Colegas editores do passado, saudações.
Desde que comecei a visitar o início do século XXI para estudar o impacto das origens da Internet e da Inteligência Artificial no ciclo de vida dos produtos do mercado editorial, uma das coisas que mais me surpreendeu pelo seu primitivismo, além, óbvio, das guerras, da fome, da desigualdade social, e da existência de redes sociais virtuais, é o quanto vocês ainda falam de inovação. Sério, no futuro essa é uma palavra que quase ninguém usa. Hoje em dia, pelo contrário, parece que a inovação é a coisa mais inovadora que existe.
Mas, tranquilo, eu entendo vocês. O seu ambiente ainda não é o mais propício para a inovação. Sua ciência da administração ainda é muito focada em resultados de curto prazo, em geração de lucro e não em geração de valor. Pra piorar, não sei como, mas vocês ainda acham que são as pessoas que são inovadoras.
Apesar do Brian Eno já ter cantado a pedra desde 2009 de que não existe Gênio, mas Scênio- uma cena que promove a inovação no lugar do mito do desbravador individual-, vocês ainda têm essa mania de colocar os louros das mudanças de paradigmas, e, também, o estigma do erro em pessoas específicas. Besteira, é tudo parte de um mesmo processo coletivo. É preciso errar para inovar, pois, na vida, só temos duas opções: acertar ou aprender.

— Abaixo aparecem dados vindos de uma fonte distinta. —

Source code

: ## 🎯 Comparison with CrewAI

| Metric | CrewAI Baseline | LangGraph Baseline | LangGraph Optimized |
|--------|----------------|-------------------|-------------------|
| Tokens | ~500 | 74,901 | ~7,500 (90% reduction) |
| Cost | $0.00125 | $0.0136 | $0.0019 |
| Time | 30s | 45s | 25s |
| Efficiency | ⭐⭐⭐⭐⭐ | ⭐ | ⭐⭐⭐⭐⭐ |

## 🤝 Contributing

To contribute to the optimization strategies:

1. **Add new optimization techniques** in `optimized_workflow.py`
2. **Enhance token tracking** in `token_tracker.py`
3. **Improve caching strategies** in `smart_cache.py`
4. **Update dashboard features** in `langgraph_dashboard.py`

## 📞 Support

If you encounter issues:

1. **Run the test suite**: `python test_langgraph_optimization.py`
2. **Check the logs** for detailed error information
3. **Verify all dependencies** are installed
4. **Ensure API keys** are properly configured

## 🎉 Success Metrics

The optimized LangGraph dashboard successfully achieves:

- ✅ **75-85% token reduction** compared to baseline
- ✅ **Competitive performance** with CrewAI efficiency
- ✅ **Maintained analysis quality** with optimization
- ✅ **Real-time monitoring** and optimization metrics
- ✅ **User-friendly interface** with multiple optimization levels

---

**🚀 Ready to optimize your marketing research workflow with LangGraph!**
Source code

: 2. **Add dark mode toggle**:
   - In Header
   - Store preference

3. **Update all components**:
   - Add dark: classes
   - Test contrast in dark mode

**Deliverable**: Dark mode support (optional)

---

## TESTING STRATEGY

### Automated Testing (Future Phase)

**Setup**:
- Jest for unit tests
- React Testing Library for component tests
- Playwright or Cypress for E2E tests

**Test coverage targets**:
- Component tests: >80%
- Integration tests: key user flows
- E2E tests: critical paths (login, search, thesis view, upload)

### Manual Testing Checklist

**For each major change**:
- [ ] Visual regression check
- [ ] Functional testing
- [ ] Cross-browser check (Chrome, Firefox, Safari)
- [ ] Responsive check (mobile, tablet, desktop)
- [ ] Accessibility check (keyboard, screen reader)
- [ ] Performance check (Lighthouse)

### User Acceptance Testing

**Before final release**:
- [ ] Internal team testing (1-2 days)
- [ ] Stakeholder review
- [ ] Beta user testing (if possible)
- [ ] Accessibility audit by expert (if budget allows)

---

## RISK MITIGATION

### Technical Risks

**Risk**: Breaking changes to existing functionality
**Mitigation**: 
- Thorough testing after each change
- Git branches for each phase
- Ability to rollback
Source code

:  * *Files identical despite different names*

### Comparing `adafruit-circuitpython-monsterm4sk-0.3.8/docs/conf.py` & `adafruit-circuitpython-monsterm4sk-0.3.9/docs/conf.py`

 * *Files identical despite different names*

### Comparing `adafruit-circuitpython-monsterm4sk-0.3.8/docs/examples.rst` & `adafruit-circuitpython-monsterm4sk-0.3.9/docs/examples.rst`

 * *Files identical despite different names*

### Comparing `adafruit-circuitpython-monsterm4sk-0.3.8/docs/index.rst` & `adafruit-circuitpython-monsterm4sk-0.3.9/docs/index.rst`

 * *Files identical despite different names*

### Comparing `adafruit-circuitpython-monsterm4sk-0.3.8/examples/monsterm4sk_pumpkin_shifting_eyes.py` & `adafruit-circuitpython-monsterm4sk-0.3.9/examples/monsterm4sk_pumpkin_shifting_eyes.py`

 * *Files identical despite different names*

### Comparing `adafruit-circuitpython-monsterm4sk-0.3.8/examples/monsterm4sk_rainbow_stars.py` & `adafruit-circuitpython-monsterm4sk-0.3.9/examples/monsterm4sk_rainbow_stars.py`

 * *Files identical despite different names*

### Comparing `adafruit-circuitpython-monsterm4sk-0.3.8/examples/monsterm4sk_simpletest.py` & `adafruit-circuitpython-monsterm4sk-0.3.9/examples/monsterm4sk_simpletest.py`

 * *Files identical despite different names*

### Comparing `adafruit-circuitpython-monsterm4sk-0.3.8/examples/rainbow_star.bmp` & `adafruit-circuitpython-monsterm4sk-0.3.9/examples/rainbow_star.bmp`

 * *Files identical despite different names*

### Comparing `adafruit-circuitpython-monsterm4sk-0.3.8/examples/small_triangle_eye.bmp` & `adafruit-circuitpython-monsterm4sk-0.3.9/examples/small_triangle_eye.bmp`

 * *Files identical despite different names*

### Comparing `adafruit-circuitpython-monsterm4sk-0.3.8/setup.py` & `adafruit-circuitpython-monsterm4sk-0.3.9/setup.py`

Outro problema taí. Quando a gente só quer acertar, a tendência é não inovar. Por exemplo, se o que está vendendo é autoficção e livro de colorir, fazer um livro para pintar fotos da Annie Ernaux não é bem inovação. Tá mais pra um golpe publicitário que tem tudo pra naufragar.
Assim, pra o tal Scênio acontecer, além de ter tolerância ao erro e aprender com ele, é preciso ter confiança nos outros atores do processo editorial, e saber que nem todo mundo precisa ser protagonista da inovação, mas que podemos ser excelentes coadjuvantes. Quando uma nova tecnologia chega, como foi com o livro digital, e agora com a inteligência artificial, é preciso criar cadeias de relacionamento que gerem e fortaleçam os ecossistemas de inovação. Em alguns momentos seremos nós na linha de frente das mudanças de paradigma, em outros seremos nós que precisaremos nos adaptar a elas. Tudo depende do foco da sua editora e dos interesses do seu público.
E essas inovações, é importante repetir, não surgem como uma lâmpada na cabeça de um iluminado, mas sim de um trabalho cuidadoso de recontextualizar os problemas, e se debruçar sobre as necessidades de todos os elos dessa cadeia. Só assim poderemos dar os saltos necessários nos nossos patamares, como fizemos no século XX nas mudanças de cadeias de distribuição, no desenvolvimento de novos pontos de venda, na digitalização dos processos de produção, e na criação de formatos físicos e digitais que atendiam a diferentes mercados. Quando chegamos nesses novos patamares, pode até parecer que os problemas antigos foram “resolvidos”, mas o que ocorreu, na verdade, foi que criamos um novo cenário onde novos desafios surgirão. O segredo aqui é ter a tranquilidade de olhar para esse processo como uma evolução contínua, e não como uma infindável e frustrante busca de soluções.
Essa evolução pode ser de todos os tamanhos e com maiores ou menores áreas de impacto. Desde melhorias de processos, com benefícios localizados na cadeia de produção de uma só editora, até as disruptivas, criando novos paradigmas para todo o mercado do livro, passando pelas inovações colaborativas, que promovem avanços para todo o setor e aumentam o público leitor. O somatório de todas essas inovações acumulativas é que vai construir o futuro de onde eu vim.
Um futuro em que saberemos aprender, reaprender e, principalmente, desaprender. Afinal, a única coisa que falta para criarmos esse ambiente, onde a inovação seja tão usual que nem precisemos falar dela, é justamente nos darmos a liberdade de olhar os problemas como simples provocações, e nos libertarmos das fórmulas do passado e dos nossos egos inflados.
Ops, espero não ter criado de novo, com a minha boca grande, nenhuma nova linha temporal onde adiantamos a disseminação da inovação no mercado editorial. Já não sei mais se errei ou inovei, mas uma certeza eu tenho: algo novo eu aprendi. E vocês? Aprenderam?